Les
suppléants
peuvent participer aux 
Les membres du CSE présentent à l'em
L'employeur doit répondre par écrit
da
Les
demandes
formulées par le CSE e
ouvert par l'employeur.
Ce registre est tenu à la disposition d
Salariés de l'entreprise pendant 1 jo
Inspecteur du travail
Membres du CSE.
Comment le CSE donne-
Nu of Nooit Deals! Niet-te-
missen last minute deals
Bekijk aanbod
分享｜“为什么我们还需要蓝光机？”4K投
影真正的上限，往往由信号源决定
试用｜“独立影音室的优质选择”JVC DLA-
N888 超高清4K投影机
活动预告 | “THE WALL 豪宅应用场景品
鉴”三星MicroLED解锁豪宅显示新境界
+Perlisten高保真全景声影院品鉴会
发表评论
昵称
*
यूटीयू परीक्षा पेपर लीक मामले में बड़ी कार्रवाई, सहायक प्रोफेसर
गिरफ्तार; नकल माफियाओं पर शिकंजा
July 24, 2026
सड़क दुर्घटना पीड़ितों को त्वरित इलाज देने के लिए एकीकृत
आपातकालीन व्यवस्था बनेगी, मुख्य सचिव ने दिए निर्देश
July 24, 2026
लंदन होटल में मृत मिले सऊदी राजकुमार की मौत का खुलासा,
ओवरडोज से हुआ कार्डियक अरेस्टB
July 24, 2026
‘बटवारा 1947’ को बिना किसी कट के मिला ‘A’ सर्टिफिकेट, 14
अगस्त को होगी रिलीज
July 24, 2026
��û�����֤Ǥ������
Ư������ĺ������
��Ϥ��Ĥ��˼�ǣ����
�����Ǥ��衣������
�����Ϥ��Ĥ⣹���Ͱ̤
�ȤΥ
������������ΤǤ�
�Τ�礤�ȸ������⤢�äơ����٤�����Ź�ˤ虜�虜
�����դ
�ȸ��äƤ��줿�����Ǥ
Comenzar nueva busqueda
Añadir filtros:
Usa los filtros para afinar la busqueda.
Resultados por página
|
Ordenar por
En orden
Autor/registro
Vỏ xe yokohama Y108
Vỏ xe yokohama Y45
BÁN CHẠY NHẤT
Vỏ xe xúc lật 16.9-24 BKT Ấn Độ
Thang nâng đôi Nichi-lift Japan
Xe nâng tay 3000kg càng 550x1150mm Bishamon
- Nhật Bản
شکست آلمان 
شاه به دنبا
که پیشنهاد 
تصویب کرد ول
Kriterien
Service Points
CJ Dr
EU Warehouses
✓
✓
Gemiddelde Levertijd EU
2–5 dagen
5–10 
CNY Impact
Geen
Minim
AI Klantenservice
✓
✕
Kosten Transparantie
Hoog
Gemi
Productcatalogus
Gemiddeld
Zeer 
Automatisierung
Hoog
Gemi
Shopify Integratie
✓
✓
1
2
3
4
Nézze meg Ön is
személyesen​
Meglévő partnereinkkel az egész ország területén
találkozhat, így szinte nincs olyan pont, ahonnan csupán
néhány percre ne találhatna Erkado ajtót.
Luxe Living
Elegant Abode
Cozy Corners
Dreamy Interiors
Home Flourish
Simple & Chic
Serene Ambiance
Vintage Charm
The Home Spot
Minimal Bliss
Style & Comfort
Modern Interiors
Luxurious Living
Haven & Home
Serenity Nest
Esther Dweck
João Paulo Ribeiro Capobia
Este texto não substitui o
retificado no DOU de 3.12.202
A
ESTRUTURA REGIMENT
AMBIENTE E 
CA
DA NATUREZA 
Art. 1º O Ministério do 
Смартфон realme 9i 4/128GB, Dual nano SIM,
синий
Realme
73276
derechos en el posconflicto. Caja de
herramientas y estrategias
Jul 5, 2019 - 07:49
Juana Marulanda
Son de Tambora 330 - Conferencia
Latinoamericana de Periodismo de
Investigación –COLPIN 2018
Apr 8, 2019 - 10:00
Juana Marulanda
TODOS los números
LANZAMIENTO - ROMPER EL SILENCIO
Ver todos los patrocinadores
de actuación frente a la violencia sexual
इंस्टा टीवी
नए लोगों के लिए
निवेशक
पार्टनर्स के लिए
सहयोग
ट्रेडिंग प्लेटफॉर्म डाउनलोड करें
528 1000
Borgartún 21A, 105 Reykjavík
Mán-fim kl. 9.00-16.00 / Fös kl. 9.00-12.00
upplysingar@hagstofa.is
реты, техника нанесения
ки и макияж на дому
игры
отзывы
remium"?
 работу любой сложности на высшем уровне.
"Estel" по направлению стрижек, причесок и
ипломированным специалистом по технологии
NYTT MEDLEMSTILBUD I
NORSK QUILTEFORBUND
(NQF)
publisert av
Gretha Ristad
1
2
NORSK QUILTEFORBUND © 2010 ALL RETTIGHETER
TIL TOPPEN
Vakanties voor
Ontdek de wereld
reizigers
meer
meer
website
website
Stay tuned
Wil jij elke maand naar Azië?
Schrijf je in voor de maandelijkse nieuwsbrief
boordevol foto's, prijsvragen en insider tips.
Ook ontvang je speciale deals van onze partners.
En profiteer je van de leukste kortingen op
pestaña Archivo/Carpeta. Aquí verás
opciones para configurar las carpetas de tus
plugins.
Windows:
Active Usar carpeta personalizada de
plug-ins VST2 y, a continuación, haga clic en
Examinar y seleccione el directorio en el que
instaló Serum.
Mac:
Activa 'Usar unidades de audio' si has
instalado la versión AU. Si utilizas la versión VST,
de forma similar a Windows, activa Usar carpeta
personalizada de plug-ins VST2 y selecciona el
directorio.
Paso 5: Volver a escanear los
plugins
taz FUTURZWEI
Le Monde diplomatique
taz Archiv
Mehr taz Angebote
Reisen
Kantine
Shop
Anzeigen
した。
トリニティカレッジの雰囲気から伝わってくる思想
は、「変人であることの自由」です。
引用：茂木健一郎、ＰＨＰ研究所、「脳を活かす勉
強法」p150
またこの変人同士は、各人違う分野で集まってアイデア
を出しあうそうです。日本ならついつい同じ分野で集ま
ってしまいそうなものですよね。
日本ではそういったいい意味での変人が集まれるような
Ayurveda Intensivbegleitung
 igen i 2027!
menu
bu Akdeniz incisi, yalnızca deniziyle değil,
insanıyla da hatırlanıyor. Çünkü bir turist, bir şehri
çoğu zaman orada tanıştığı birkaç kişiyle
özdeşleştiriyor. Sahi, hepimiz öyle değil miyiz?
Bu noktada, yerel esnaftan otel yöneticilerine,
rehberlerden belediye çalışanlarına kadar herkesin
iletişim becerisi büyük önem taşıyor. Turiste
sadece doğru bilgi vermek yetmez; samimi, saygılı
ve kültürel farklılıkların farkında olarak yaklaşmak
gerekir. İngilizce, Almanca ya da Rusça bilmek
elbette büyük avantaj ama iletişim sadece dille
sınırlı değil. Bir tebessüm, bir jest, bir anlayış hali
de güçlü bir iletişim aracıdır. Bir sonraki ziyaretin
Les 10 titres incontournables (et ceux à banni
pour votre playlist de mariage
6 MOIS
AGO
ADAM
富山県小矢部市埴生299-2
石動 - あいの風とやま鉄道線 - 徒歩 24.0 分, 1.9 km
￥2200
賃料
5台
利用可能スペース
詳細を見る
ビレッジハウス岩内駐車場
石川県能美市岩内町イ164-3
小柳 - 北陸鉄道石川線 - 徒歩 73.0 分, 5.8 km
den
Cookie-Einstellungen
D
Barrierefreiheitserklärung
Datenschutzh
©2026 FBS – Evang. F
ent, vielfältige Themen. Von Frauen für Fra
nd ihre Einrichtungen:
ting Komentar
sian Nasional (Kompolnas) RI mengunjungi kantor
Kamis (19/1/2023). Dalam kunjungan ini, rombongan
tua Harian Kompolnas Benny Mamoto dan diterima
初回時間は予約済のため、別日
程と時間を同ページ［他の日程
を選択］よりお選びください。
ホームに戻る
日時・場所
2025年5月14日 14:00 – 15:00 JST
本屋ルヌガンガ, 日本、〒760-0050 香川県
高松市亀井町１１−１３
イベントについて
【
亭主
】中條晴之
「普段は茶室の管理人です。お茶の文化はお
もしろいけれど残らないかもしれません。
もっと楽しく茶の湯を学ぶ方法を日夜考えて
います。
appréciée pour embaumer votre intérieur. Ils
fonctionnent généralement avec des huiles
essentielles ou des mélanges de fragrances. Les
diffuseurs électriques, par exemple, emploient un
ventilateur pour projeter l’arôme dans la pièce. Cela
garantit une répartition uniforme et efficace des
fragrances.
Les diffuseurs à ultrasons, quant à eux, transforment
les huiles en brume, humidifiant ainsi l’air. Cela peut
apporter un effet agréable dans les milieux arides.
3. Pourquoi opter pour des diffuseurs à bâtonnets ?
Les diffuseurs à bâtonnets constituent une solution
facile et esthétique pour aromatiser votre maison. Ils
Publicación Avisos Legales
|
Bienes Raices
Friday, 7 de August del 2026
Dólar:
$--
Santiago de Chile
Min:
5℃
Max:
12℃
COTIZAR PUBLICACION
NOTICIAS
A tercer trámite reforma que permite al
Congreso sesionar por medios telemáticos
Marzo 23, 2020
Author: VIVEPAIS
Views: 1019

▶ **Task**
Return, unchanged and line for line, the part of the material that opens with its first line and closes with the line containing "Art. 1º O Ministério do", including both of those lines.

▶ **Task solution**
Les
suppléants
peuvent participer aux 
Les membres du CSE présentent à l'em
L'employeur doit répondre par écrit
da
Les
demandes
formulées par le CSE e
ouvert par l'employeur.
Ce registre est tenu à la disposition d
Salariés de l'entreprise pendant 1 jo
Inspecteur du travail
Membres du CSE.
Comment le CSE donne-
Nu of Nooit Deals! Niet-te-
missen last minute deals
Bekijk aanbod
分享｜“为什么我们还需要蓝光机？”4K投
影真正的上限，往往由信号源决定
试用｜“独立影音室的优质选择”JVC DLA-
N888 超高清4K投影机
活动预告 | “THE WALL 豪宅应用场景品
鉴”三星MicroLED解锁豪宅显示新境界
+Perlisten高保真全景声影院品鉴会
发表评论
昵称
*
यूटीयू परीक्षा पेपर लीक मामले में बड़ी कार्रवाई, सहायक प्रोफेसर
गिरफ्तार; नकल माफियाओं पर शिकंजा
July 24, 2026
सड़क दुर्घटना पीड़ितों को त्वरित इलाज देने के लिए एकीकृत
आपातकालीन व्यवस्था बनेगी, मुख्य सचिव ने दिए निर्देश
July 24, 2026
लंदन होटल में मृत मिले सऊदी राजकुमार की मौत का खुलासा,
ओवरडोज से हुआ कार्डियक अरेस्टB
July 24, 2026
‘बटवारा 1947’ को बिना किसी कट के मिला ‘A’ सर्टिफिकेट, 14
अगस्त को होगी रिलीज
July 24, 2026
��û�����֤Ǥ������
Ư������ĺ������
��Ϥ��Ĥ��˼�ǣ����
�����Ǥ��衣������
�����Ϥ��Ĥ⣹���Ͱ̤
�ȤΥ
������������ΤǤ�
�Τ�礤�ȸ������⤢�äơ����٤�����Ź�ˤ虜�虜
�����դ
�ȸ��äƤ��줿�����Ǥ
Comenzar nueva busqueda
Añadir filtros:
Usa los filtros para afinar la busqueda.
Resultados por página
|
Ordenar por
En orden
Autor/registro
Vỏ xe yokohama Y108
Vỏ xe yokohama Y45
BÁN CHẠY NHẤT
Vỏ xe xúc lật 16.9-24 BKT Ấn Độ
Thang nâng đôi Nichi-lift Japan
Xe nâng tay 3000kg càng 550x1150mm Bishamon
- Nhật Bản
شکست آلمان 
شاه به دنبا
که پیشنهاد 
تصویب کرد ول
Kriterien
Service Points
CJ Dr
EU Warehouses
✓
✓
Gemiddelde Levertijd EU
2–5 dagen
5–10 
CNY Impact
Geen
Minim
AI Klantenservice
✓
✕
Kosten Transparantie
Hoog
Gemi
Productcatalogus
Gemiddeld
Zeer 
Automatisierung
Hoog
Gemi
Shopify Integratie
✓
✓
1
2
3
4
Nézze meg Ön is
személyesen​
Meglévő partnereinkkel az egész ország területén
találkozhat, így szinte nincs olyan pont, ahonnan csupán
néhány percre ne találhatna Erkado ajtót.
Luxe Living
Elegant Abode
Cozy Corners
Dreamy Interiors
Home Flourish
Simple & Chic
Serene Ambiance
Vintage Charm
The Home Spot
Minimal Bliss
Style & Comfort
Modern Interiors
Luxurious Living
Haven & Home
Serenity Nest
Esther Dweck
João Paulo Ribeiro Capobia
Este texto não substitui o
retificado no DOU de 3.12.202
A
ESTRUTURA REGIMENT
AMBIENTE E 
CA
DA NATUREZA 
Art. 1º O Ministério do 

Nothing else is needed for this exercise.